* [Reading passage]
=== Begin Enclosure ===

KS-Soft · Post by **KS-Soft** » Thu Apr 21, 2011 2:48 pm

Would you recommend something for this issue: when reboot action is performed by HM an application on a server is forced to close and does that non-gracefully, is there a tool or a way to basically “click buttons” to shut app down?

Do you mean some application does not process WM_QUERYENDSESSION requests (Windows send such message on logoff/shutdown events)? So you need to send WM_QUIT message to such application?
There is kill.exe utility included into Advanced Host Monitor package (check Utils\ subfolder). You may use this utility with -t parameter.

Regards
Alex

KS-Soft · Post by **KS-Soft** » Thu Apr 21, 2011 2:59 pm

Is there an explanation why %SuggestedStatus% works in This test depends on Expression, but does not in Action -> Advanced mode? I used ('%Status%'=='Normal') there instead.

As I see this variable works just fine.
May be you made some mistake in expression?

Is there an reason why test configured to Use Normal status instead of a Bad one via ('%SuggestedStatus%'=='Bad') has a actions triggered in “Bad” status actions and not in “Good” status actions. Normal is considered a good one, right?

Perhaps you are using "advanced mode" action?
Then "good" and "bad" division has sense for users, not for HostMonitor. It checks logical expression regardless of section where you put this action.

=== End Enclosure ===

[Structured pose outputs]
=== Begin Enclosure ===

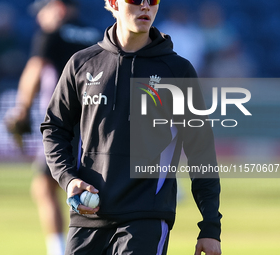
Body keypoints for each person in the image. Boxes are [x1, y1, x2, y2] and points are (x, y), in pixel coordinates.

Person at [41, 0, 222, 254]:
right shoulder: (82, 64)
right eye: (136, 0)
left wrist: (210, 227)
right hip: (87, 217)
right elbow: (54, 128)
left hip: (146, 218)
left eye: (153, 0)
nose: (146, 7)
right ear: (113, 3)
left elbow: (201, 151)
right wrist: (68, 179)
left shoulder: (177, 71)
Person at [4, 1, 101, 255]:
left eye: (42, 12)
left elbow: (35, 69)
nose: (39, 19)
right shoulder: (97, 34)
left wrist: (21, 110)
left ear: (57, 7)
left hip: (65, 123)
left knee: (44, 186)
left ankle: (59, 249)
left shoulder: (51, 33)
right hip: (98, 123)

=== End Enclosure ===

* [What you are asked to do] Continue the HostMonitor forum thread from its last sentence.

* [Answer below]
Is there an easy way to run test only when a test dependant on it requires it?

What exactly means "requires" in this context? Do you want to perform master test only if its time to perform dependant test?
Then simply setup longer test interval for master test. E.g. if you perform dependant test every 5 min, setup 6 min (or 60 min) interval for master test.

Regards
Alex

KS-Soft · Post by **KS-Soft** » Thu Apr 21, 2011 3:06 pm

Have ability to move items from “Bad” status actions to Good ones

I think we will implement "copy" option for actions.

Have a sorting and prioritising for actions, so that one can be sure that action at the top will be performed quicker and, say, with a configurable delay over the action down the bottom of the list (I know this being talked about, I used search, but it would really help in my opinion to reduce the complexity and a number of tests)

Yes, we have such task in the list. I hope it will be implemented in version 9

Thanks again for your help, Have great holidays

And you

Regards
Alex

Rod · Post by **Rod** » Sun May 08, 2011 10:18 pm

KS-Soft wrote:
Would you recommend something for this issue: when reboot action is performed by HM an application on a server is forced to close and does that non-gracefully, is there a tool or a way to basically “click buttons” to shut app down?
Do you mean some application does not process WM_QUERYENDSESSION requests (Windows send such message on logoff/shutdown events)? So you need to send WM_QUIT message to such application?
There is kill.exe utility included into Advanced Host Monitor package (check Utils\ subfolder). You may use this utility with -t parameter.

Regards
Alex

Hi Alex,
The thing is that application is getting shutdown request fine and starts to quit, but there is an additional message box coming up asking Are You Sure? (OK/Cancel). Because there is no one to click OK there, app is closed forcefully after a timeout and there is a data loss occurring. So, the question is if there is something to emulate clicking X to close app and then answer OK to the final message?

KS-Soft · Post by **KS-Soft** » Mon May 09, 2011 8:53 am

We do not have such software but I think it exists. You may try to google it.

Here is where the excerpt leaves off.